Eis a esquadra que à Índia mandava S. A. el-rei Manuel I. Manuel o ‘Venturoso’, que apenas oito meses antes saudara Vasco da Gama de regresso da terra das especiarias. Finalmente abrira-se o caminho marítimo para a Índia. Os navios portugueses tinham encontrado Calicute. As antigas igrejas do Oriente iam ser enfim libertadas pelos cruzados do Ocidente do seu isolamento milenário, O comércio das especiarias do Oriente, com que o Islão tinha enriquecido durante tanto tempo, ia esvaziar agora os seus tesouros nas mãos de cristãos. Chegara o momento de negociar com os reis hindus, no prosseguimento das primeiros tentativas e afastando todo o desentendimento. Por isso Pedro Álvares Cabral fora mandado a Calicute para concertar pazes com o Samorim e levar-lhe um esplêndido presente.
- Mas então que viera ele fazer a esta costa do Ocidente, na orla da ‘Quarta Parte do Mundo?’ Aqui está uma pergunta que os estudiosos têm discutido de todos os pontos de vista com erudição, com ignorância, com imparcialidade, com paixão, com calma convicção ou com cepticismo, sem jamais haverem chegado a qualquer conclusão. A teoria de uma violenta tempestade que afastasse a esquadra da sua rota há muito que foi posta de parte. Não se encontra, entre os relatos das testemunhas presenciais, nenhuma indicação de mau tempo, e os marinheiros, que conhecem os ventos do Atlântico, declaram que nenhum golpe de vento podia ter arrastado a armada por este rumo; tão pouco parece poder-se responsabilizar as correntes oceânicas por tal desvio.

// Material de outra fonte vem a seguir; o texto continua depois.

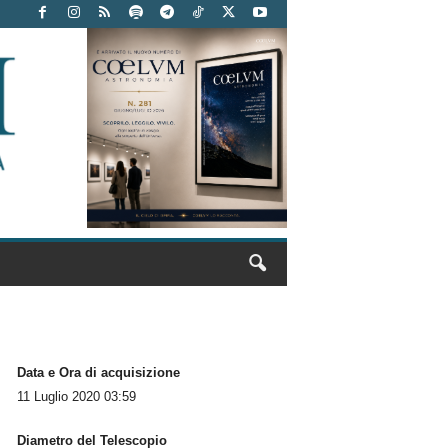
Data e Ora di acquisizione
11 Luglio 2020 03:59
Diametro del Telescopio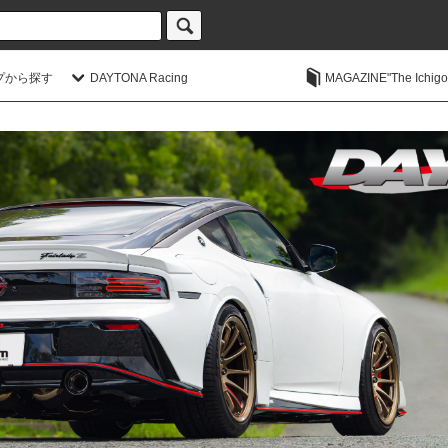
プから探す
DAYTONA Racing
MAGAZINE"The Ichigoic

É evidente que as armadas da Índia faziam rumo para Ocidente antes de procurarem o Cabo; os navios à vela ainda hoje o fazem. Vasco da Gama seguiu sem hesitação em direcção ao sudoeste ao largar das ilhas de Cabo Verde, sendo provável que nem fosse dele próprio tal ideia. Os navegadores portugueses haviam estudado o regime dos ventos atlânticos, durante muitos anos antes da sua viagem. Era portanto natural que Cabral navegasse para o sudoeste no seu caminho em direcção ao Cabo; a questão é esta:
  • Porque foi ele tão longe, em direcção ao sudoeste? A navegação portuguesa do tempo não se fazia ao acaso.
Portanto, se Pedro Álvares Cabral se encontrava em frente desta costa, deve ter sido com intencionalidade, e, a ser assim, obedecia às ordens recebidas. O capitão-general duma esquadra de treze naus equipadas para o comércio e para a guerra, encarregado duma missão diplomática importante e melindrosa, não devia perder o seu tempo com explorações inúteis. Por isso parece que o mais provável foi Cabral ter chegado aquela costa porque o rei, seu amo, pensava que, ficando no seu caminho, a armada devia reconhecê-la e reclamá-la para a Coroa, pois essas terras ocidentais se encontravam no hemisfério designado para Portugal no tratado de Tordesilhas,
Que essas terras não constituíram surpresa, era mais que evidente, como se pode concluir das narrativas de testemunhas presenciais:
  • seguimos nosso caminho per este mar delongo ataa terça feira doitavas de pascoa que foram XX dias dabril que topamos alguüs synaaes de tera, escreve Pero Vaz de Caminha, escrivão do Capitão, como se não tivessem visto mais do que o que esperavam ver.
In Elaine Sanceau, Capitães do Brasil, Fundação Gulbenkian, Livraria Civilização Editora, Porto, 1956.